Understanding transcription signals at the individual cell resolution is fundamental to our understanding of more complex biological systems such as tissues, organs, and is essential to characterizing cell-to-cell heterogeneity. On the other hand, examining the epigenomic landscape is important for understanding the regulatory transcriptional programs. Emerging high-throughput sequencing technologies now allow for transcript quantification and chromatin accessibility at the single cell level. Nevertheless, these technologies present unique challenges, due to the low amounts of mRNA that is sequenced per cell (scRNA-seq), and low copy numbers (scATAC-seq), leading to inherent data sparsity. In scRNA-seq, proper signal correction is key to accurate gene expression quantification, which propagates into downstream analysis such as differential gene expression analysis, cell-type specific marker identification, and reconstruction of differentiation trajectory. In the even more sparse scATAC-seq data, the correct identification of informative features is key to assessing cell heterogeneity at the chromatin level.
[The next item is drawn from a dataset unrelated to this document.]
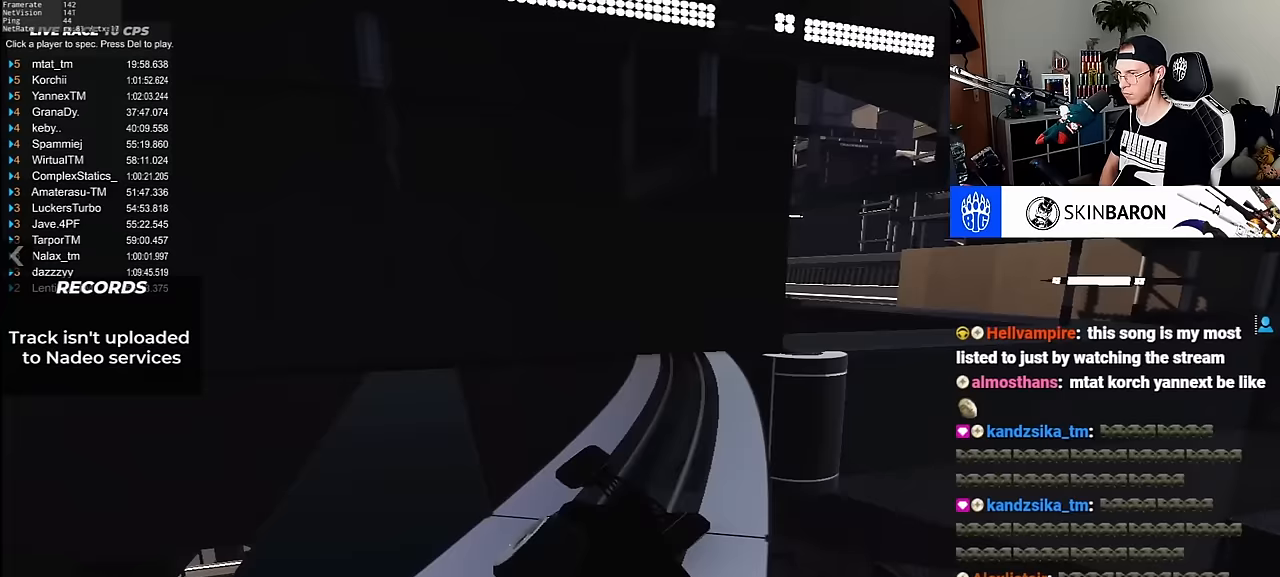
{"keys": [], "events": [[417, "up", "up"]]}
The aim of this challenge is three-fold:
- evaluate computational methods for signal correction and peak identification in scRNA-seq and scATAC-seq, respectively
- assess the impact these methods have on downstream analysis
- map scRNA-seq and scATAC-seq data (also known as manifold alignment) for measurements that were collected simultaneously for the same cells.
This challenge will be implemented in 2 phases, where phase 1 will assess methods for signal correction and peak identification within each respective modality, and phase 2 will integrate the two modalities.